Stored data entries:
#####

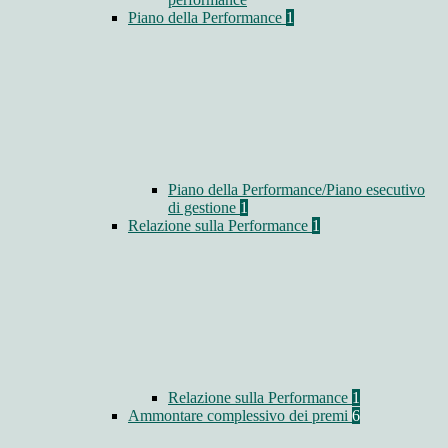
Piano della Performance
1
Piano della Performance/Piano esecutivo
di gestione
1
Relazione sulla Performance
1
Relazione sulla Performance
1
Ammontare complessivo dei premi
6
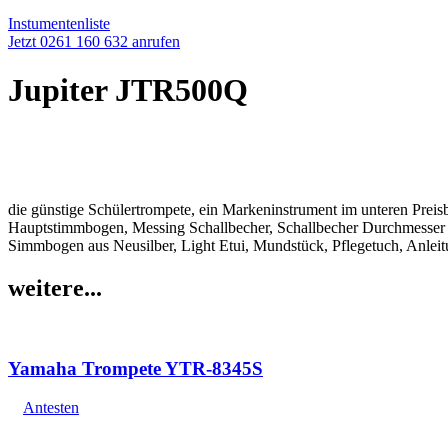
Instumentenliste
Jetzt 0261 160 632 anrufen
Jupiter JTR500Q
die günstige Schülertrompete, ein Markeninstrument im unteren Pre
Hauptstimmbogen, Messing Schallbecher, Schallbecher Durchmesser 12
Simmbogen aus Neusilber, Light Etui, Mundstück, Pflegetuch, Anlei
weitere...
Yamaha Trompete YTR-8345S
Antesten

#####

▸ **Problem to solve**
Write out the text from all the records above with "Relazione" switched to "Rapporto" everywhere and nothing else changed. Leave the pictures out of your answer.

▸ **Response area**
Piano della Performance
1
Piano della Performance/Piano esecutivo
di gestione
1
Rapporto sulla Performance
1
Rapporto sulla Performance
1
Ammontare complessivo dei premi
6
Instumentenliste
Jetzt 0261 160 632 anrufen
Jupiter JTR500Q
die günstige Schülertrompete, ein Markeninstrument im unteren Pre
Hauptstimmbogen, Messing Schallbecher, Schallbecher Durchmesser 12
Simmbogen aus Neusilber, Light Etui, Mundstück, Pflegetuch, Anlei
weitere...
Yamaha Trompete YTR-8345S
Antesten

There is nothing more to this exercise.